The ceremony, which began at 8:30 a.m. and lasted less than an hour, was structured around the times when the two hijacked airliners crashed into the North and South Towers of the World Trade Center. At 8:46 a.m. and again at 9:03 a.m., New Paltz Fire Department chief Dave Weeks and firefighter Joe Miller pulled the cord on a vintage bell that had been preserved from one of the Department’s old firetrucks, while the crowd stood in respectful silence. Then sergeant first class John Castleman, a bugler from the US Military Academy and a member of the West Point Band, twice played “Taps.”
Rabbi Yitzhak Hecht of Chabad of Ulster County gave the invocation. After praying for protection for all Americans, and especially first responders, Rabbi Hecht urged the attendees to “take revenge” on the perpetrators of the 9/11 killings by “liv[ing] life more like an American: with compassion, with love, with giving to others.
Beneath the thriving Tree of Remembrance that he recalled having planted as a “scraggly” young sapling on the site in 2002, along with the late Carmine Liberta, Dener recounted the history of the Memorial and thanked many of those who helped in its creation. Among those acknowledged were architect Rick Alfandre, sculptor Craig Shankles, Weidner Memorials, KC Fabrications and Masseo Landscaping, as well as financial supporters Dr. David Mesches and his wife Betty, both of whom were on hand for Monday’s ceremony.
Dener also recalled the “unthinkable horror” of the events of September 11, 2001, which he said were “burned into our memories.” He praised the courage of the first responders who rushed to the scene, the endurance of those who worked at Ground Zero afterwards and the resilience of the American people, especially the residents of New York City. Dener compared the trials of that fateful day with the natural disasters that befell Texas and Florida in the past weeks, citing several local residents who had headed to the hardest-hit areas to assist with recovery efforts. “All these years later, we still have our homegrown heroes,” he noted. “It was people like you that brought people together in New York on that day.”

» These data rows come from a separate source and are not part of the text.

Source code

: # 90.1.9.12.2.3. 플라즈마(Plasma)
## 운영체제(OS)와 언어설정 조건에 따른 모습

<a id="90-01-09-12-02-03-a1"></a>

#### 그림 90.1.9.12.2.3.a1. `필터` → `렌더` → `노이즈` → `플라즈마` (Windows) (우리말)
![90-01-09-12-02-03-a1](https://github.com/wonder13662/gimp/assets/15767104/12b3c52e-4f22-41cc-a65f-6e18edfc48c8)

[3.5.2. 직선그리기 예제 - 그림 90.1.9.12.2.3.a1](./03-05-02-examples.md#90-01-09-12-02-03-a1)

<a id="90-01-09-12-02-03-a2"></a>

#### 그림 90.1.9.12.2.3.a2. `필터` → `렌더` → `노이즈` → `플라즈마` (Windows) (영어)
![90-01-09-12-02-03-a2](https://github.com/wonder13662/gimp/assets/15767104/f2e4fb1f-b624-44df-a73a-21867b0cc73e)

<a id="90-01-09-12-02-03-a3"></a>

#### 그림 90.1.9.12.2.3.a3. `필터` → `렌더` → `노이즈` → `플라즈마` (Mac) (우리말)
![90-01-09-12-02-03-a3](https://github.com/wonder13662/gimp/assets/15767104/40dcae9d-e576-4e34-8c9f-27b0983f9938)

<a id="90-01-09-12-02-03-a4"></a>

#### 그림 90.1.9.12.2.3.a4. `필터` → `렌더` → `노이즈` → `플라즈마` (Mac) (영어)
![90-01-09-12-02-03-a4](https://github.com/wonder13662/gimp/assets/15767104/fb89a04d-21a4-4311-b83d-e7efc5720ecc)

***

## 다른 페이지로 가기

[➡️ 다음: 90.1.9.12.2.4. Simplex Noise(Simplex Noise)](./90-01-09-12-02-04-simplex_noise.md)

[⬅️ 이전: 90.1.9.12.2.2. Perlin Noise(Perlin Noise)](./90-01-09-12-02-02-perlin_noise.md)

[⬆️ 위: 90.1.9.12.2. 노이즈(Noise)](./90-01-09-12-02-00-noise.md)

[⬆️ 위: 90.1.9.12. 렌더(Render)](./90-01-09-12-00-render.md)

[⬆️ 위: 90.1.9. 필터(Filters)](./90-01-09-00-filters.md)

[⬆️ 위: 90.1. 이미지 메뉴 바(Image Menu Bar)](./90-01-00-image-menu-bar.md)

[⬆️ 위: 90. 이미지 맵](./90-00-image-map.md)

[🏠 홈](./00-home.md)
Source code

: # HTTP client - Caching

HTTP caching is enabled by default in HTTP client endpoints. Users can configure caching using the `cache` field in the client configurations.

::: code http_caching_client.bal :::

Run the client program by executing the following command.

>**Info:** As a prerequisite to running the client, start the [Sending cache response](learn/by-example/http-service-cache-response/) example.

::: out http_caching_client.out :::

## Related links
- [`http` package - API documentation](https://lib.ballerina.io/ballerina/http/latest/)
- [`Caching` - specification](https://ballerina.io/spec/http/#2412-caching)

The ceremony ended with an informal procession of attendees approaching the granite memorial stone that supports the American “Flag of Remembrance” inscribed with the names of approximately 3,300 victims of the 9/11 attacks. One by one they placed small rocks atop the monument in accordance with the Jewish memorial tradition of leaving a symbol of one’s visit atop a gravestone, as a recording of Ray Charles’ stirring rendition of “America the Beautiful” rang out.